If your puppy will be spending a lot of time in a kennel or training group, you should consider getting him or her vaccinated against bordetella between the ages of 10 and 12 weeks to protect against kennel cough.
- The Influenza vaccination may help reduce the spread of illness among dog families. However, it’s still necessary to maintain excellent hygiene, such as segregating sick dogs from healthy dogs until they get well.
- Organ failure and death may result from leptospirosis, a potentially fatal infectious illness in dogs. Leptospirosis is spread by contact with the urine of animals that have the disease. Leptospirosis vaccination is suggested if your dog enjoys extended periods of outdoor activity.
- Farm dogs and dogs who spend a lot of time outside are more likely to have Lyme disease since the illness is spread by infected ticks. Lyme disease is spread by ticks, therefore if you go hunting with your dog or live on a farm, you should think about having your dog vaccinated against ticks.
- If you are concerned about your puppy contracting the coronavirus, you may get him vaccinated against it. The two types of canine coronavirus and the appropriate vaccine should be discussed with your veterinarian.
Vaccination Questions for Puppies
What are the mandated immunizations for puppies?
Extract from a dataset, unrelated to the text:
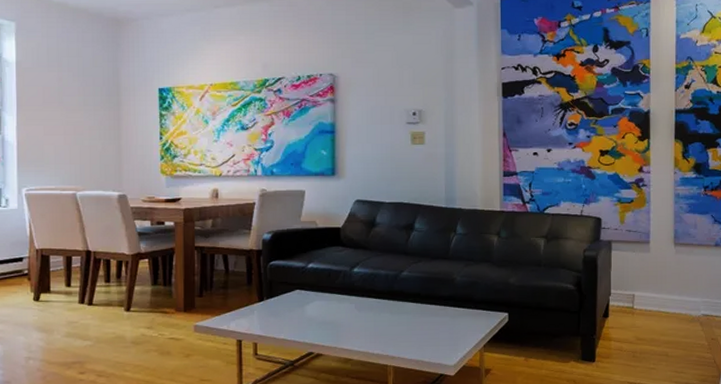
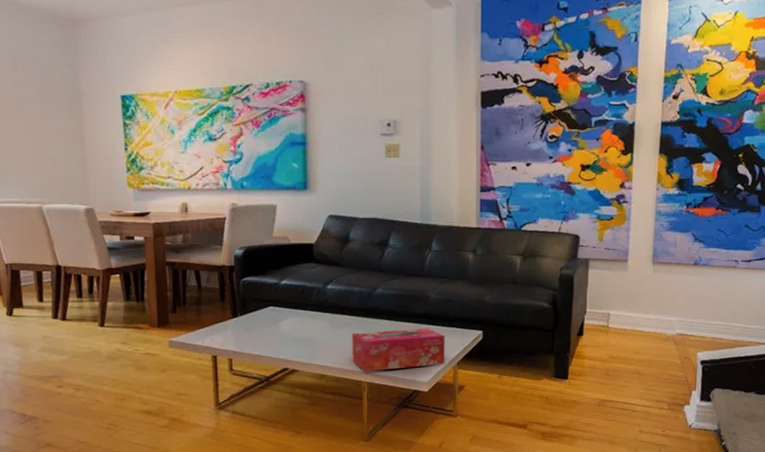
tissue box: none [377,310,471,356] -> present [351,328,445,372]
To protect your puppy’s health and prevent the spread of illness, vaccines are essential. Even though it’s your responsibility to have your puppy vaccinated on time, the majority of vaccines are not required by law. As a result of the ease with which rabies may be transmitted from diseased to healthy dogs, rabies vaccination is the only one that is mandated in most states.
Although it is not mandatory to vaccinate your puppy for a wide range of diseases, it is in your best interest to do so.
When vaccinating a puppy, what are the potential risks?
When considering vaccination for your puppy, you may be concerned about possible adverse reactions. Although reactions to puppy immunizations may vary from dog to dog, some of the most frequent include lethargy, a little temperature, and some swelling and soreness at the injection site. You shouldn’t be very concerned, since these symptoms usually resolve on their own, without the need for medical attention.
Can you tell me how much it costs to have a dog vaccinated?
Get your puppy immunized at an average cost of $100. This contains the key vaccinations your dog requires, including distemper, hepatitis, parvo, and parainfluenza. The rabies vaccine for your dog will set you back an additional $15 to $20.5.
You should know that these costs might change based on where you live and who you take your puppy to for vaccinations. Get on the phone and see who in your neighborhood provides puppy vaccinations at a price you can afford.
As a pet parent, you have a responsibility to do everything you can to keep your dog safe, and vaccinations are an important part of that. When may pups go outdoors after getting their shots? Get your puppy vaccinated against canine distemper, hepatitis, parvovirus, and parainfluenza. Even if your state does not mandate that you vaccinate your puppy against rabies, you should.